(INPUT DATA begins)

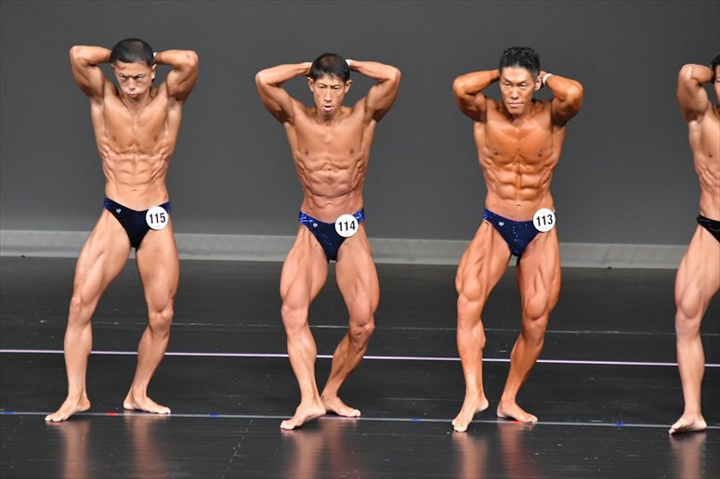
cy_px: 240
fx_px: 6897
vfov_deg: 4.0
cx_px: 360
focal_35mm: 345
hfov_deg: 6.0
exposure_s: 1/400
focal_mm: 230
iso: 5000
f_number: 5.6
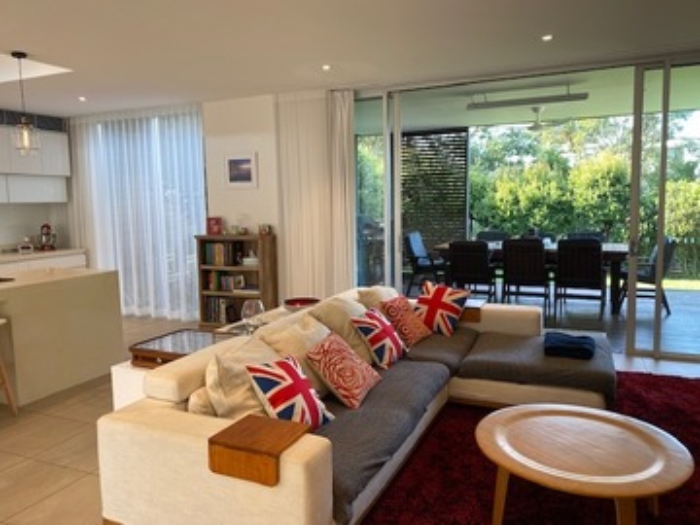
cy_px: 262
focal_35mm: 26
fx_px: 526
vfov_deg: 53.1
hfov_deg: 67.3
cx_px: 350
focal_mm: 4.25
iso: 64
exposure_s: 1/100
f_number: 1.8
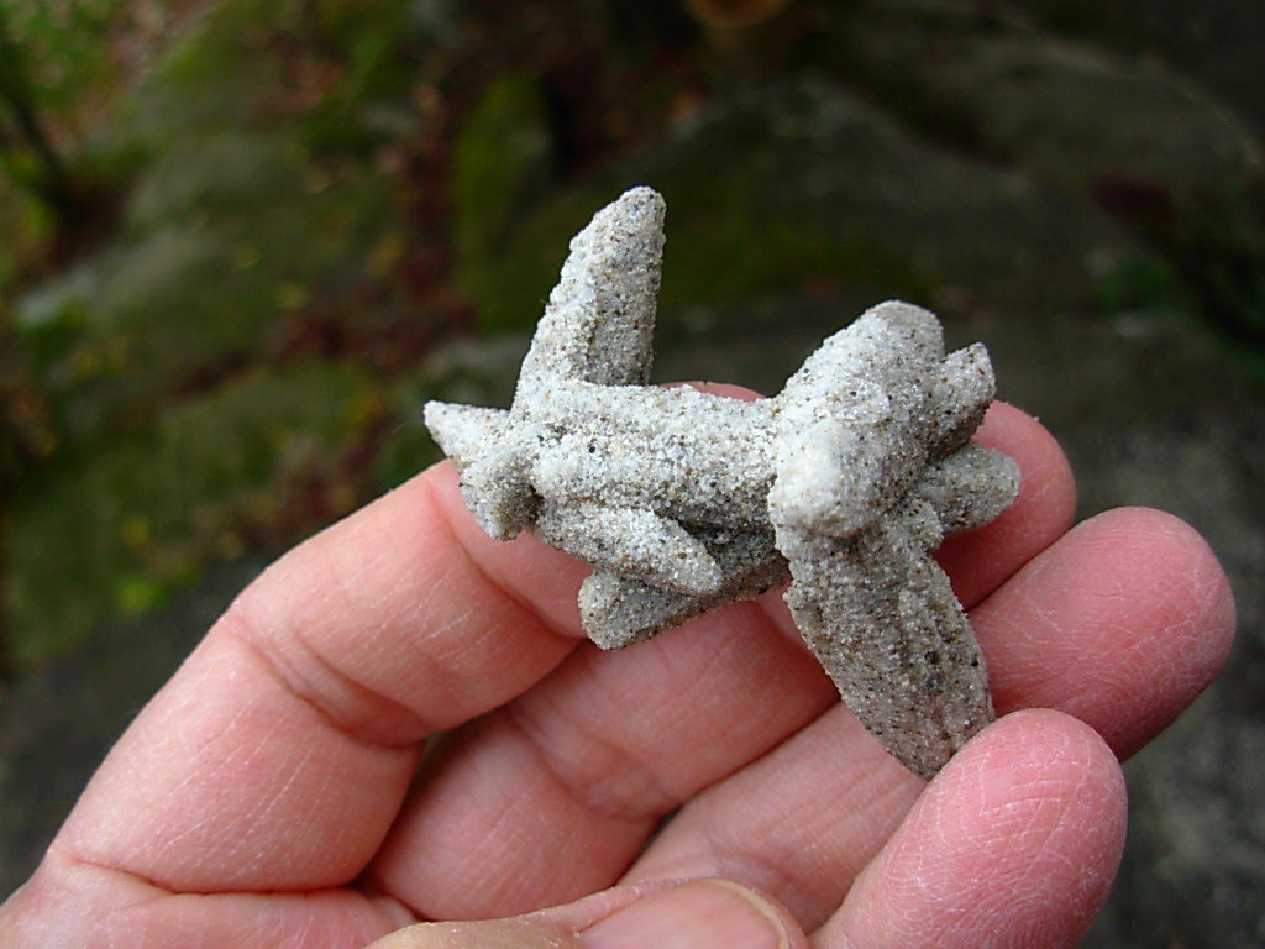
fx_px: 1389
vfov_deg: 37.7
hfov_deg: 49.0
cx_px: 632
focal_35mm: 38
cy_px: 474
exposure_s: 1/235
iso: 50
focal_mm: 6.3
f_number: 2.9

(INPUT DATA ends)

• [BRIEF]: From the line containing "focal_mm: 4.25" down to the last line of the data, print every line exactly and nothing else. Pictures stay out of the copy.

• [TASK ANSWER]:
focal_mm: 4.25
iso: 64
exposure_s: 1/100
f_number: 1.8
fx_px: 1389
vfov_deg: 37.7
hfov_deg: 49.0
cx_px: 632
focal_35mm: 38
cy_px: 474
exposure_s: 1/235
iso: 50
focal_mm: 6.3
f_number: 2.9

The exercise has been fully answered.